Praline de Montargis et blanquettes de grandes toques
« ne ambition épicurienne et culturelle ! » Assurément, François-Régis Gaudry ne choisit pas les termes les plus modestes pour définir les contours de son nouveau livre On va déguster la France. Mais pourquoi ferait-il profil bas pour nous faire un inventaire éclectique de ce qui est beau et bon dans la cuisine hexagonale ? Surtout quand la voix charmeuse de France Inter ose débuter son encyclopédie vagabonde par le cornichon. Avec une telle initiative, on lui ouvre les portes de la bonne humeur, car ce copain de la sauce gribiche, ce compagnon des meilleures terrines et sandwiches de qualité mérite le fauteuil de premier de la classe. Ensuite, tout est permis : la nostalgie avec la praline de Montargis, la Praluline de Roanne ou la tarte d’Alain Chapel ; les fondamentaux avec les filets de hareng pommes à l’huile ou le pot-au-feu. Un tour de France des oignons, une histoire de cardons, un salut respectueux à Pierre Gagnaire ou Michel Bras, et c’est l’heure d’ouvrir une excellente boîte de sardines. Ce livre est un maelström de conseils, d’histoires, de références, de balades au pays de la tradition, de l’insolence et de l’inattendu. On découvre pas moins de quatre blanquettes de grandes toques, un tour de France des meilleurs pains et les nouvelles tendances de bières des champs et des villes. Passant du miel à la saucisse et de la côte de boeuf à la quenelle, le lecteur se dit qu’il faut y aller tout doux, piocher dans ce cabinet de curiosités et s’arrêter sur une page pour la savourer, entre la poire et le fromage, une année durant.

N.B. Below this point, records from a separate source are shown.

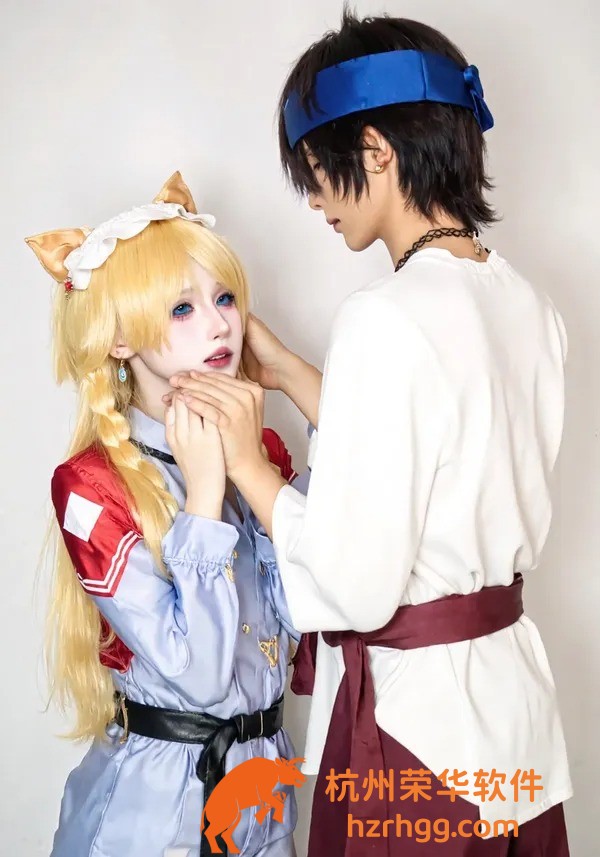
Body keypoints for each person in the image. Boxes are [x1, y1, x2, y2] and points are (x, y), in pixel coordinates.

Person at [169, 11, 572, 857]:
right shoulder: (527, 303)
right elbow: (447, 449)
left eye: (316, 173)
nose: (315, 201)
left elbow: (356, 585)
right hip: (512, 721)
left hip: (419, 736)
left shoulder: (384, 317)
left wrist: (249, 466)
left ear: (376, 151)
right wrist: (291, 372)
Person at [26, 171, 303, 857]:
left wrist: (252, 463)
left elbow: (316, 612)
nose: (219, 323)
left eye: (225, 297)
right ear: (121, 338)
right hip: (155, 815)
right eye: (182, 308)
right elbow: (202, 677)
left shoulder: (261, 450)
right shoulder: (90, 487)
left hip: (265, 794)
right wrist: (205, 498)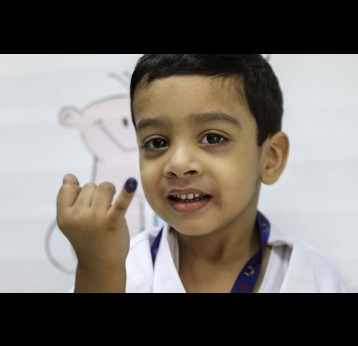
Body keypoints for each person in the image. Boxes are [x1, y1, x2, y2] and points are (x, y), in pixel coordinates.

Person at [57, 54, 357, 293]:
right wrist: (98, 269)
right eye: (157, 142)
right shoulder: (117, 270)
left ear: (270, 158)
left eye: (213, 138)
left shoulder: (318, 279)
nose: (178, 164)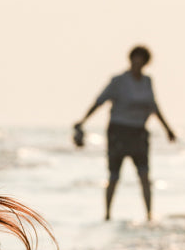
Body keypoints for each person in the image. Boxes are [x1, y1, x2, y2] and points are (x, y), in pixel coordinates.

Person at [75, 45, 177, 222]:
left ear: (145, 62)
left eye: (141, 59)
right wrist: (83, 121)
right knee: (114, 176)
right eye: (135, 58)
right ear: (130, 60)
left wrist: (167, 129)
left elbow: (154, 107)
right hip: (118, 132)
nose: (137, 62)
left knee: (144, 175)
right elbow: (99, 101)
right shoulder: (118, 81)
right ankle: (107, 215)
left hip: (139, 133)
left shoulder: (147, 82)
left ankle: (149, 215)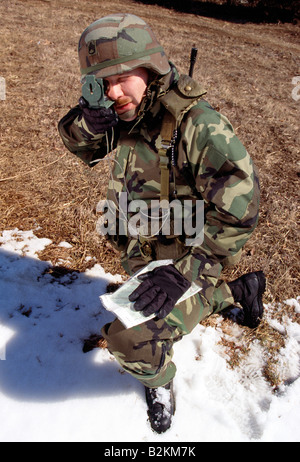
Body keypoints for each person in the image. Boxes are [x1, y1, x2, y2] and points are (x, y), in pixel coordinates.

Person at [58, 13, 266, 434]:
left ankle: (160, 382)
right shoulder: (128, 111)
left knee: (128, 341)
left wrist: (184, 273)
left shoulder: (200, 126)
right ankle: (237, 292)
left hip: (187, 261)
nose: (113, 92)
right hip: (146, 251)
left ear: (150, 66)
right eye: (102, 81)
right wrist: (87, 123)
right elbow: (81, 147)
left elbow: (242, 211)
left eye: (122, 76)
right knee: (139, 302)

Michel Sarran est, quant à lui, un cuisinier voyageur insatiablement curieux. Le beau livre qui lui est consacré parle moins de recettes que d’expériences et d’aventures gustatives. Quand le chef étoilé unit le foie gras et l’iode, mariant terre et mer, il nous rappelle que la technique n’est qu’un outil. Photos, dessins et strates lyriques viennent aussi nourrir l’imaginaire paysan, revisité par un savoir-faire d’un exotisme inattendu. Sa manière de « dessiner » un plat, de transformer un haricot tarbais en émulsion puissante ou d’évoquer la rencontre du petit pois frais, des quartiers de fraise et des feuilles de menthe, sont autant de respirations poétiques. Seul regret, le choix du papier rouge qui rend la belle prose de ces Itinéraires de goûts difficile à déchiffrer.